■ What to produce
Give again, unaltered, the lines of the listing below that run from the line having "Open the Mira_NoticeArtefact" through the line having "drag(413, 342, 413, 189)".

-------- Records for the exercise

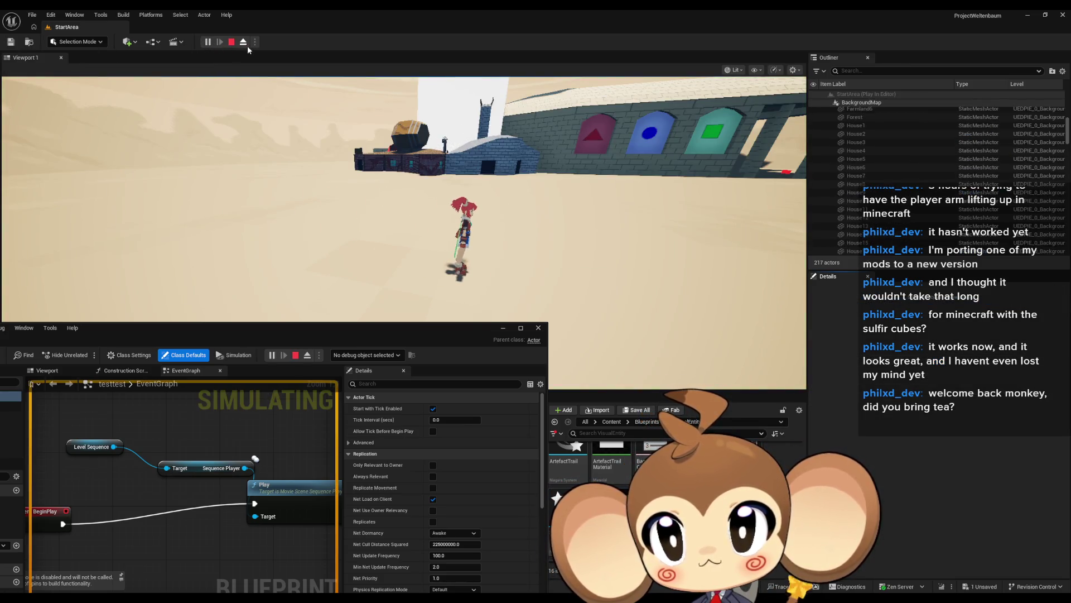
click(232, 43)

----------------
-------- Records for the exercise

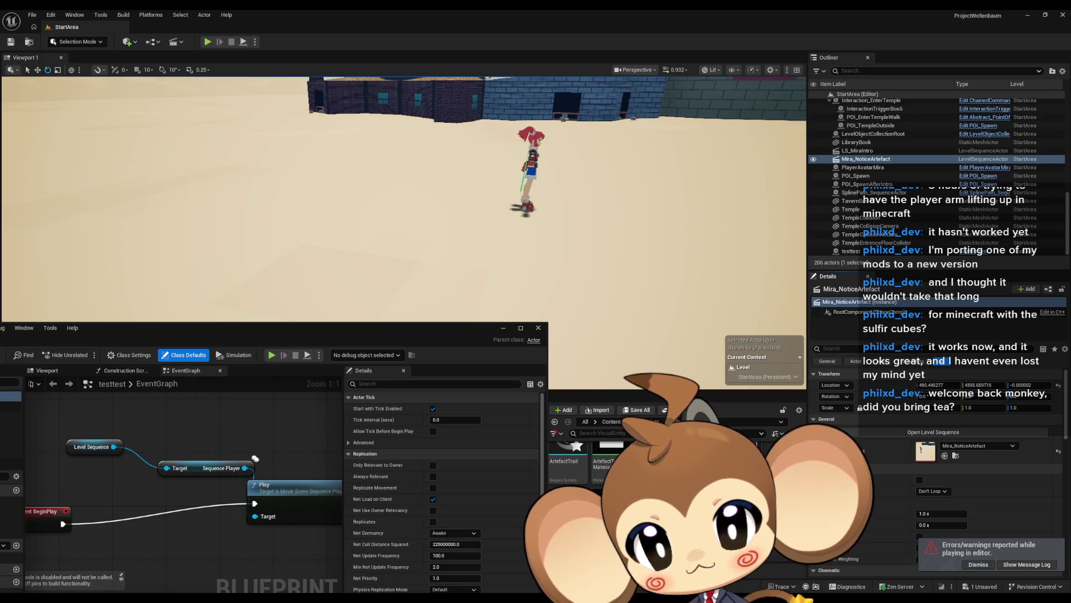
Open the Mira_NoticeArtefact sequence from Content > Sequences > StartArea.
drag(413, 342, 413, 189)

----------------

■ Exercise response
Open the Mira_NoticeArtefact sequence from Content > Sequences > StartArea.
drag(413, 342, 413, 189)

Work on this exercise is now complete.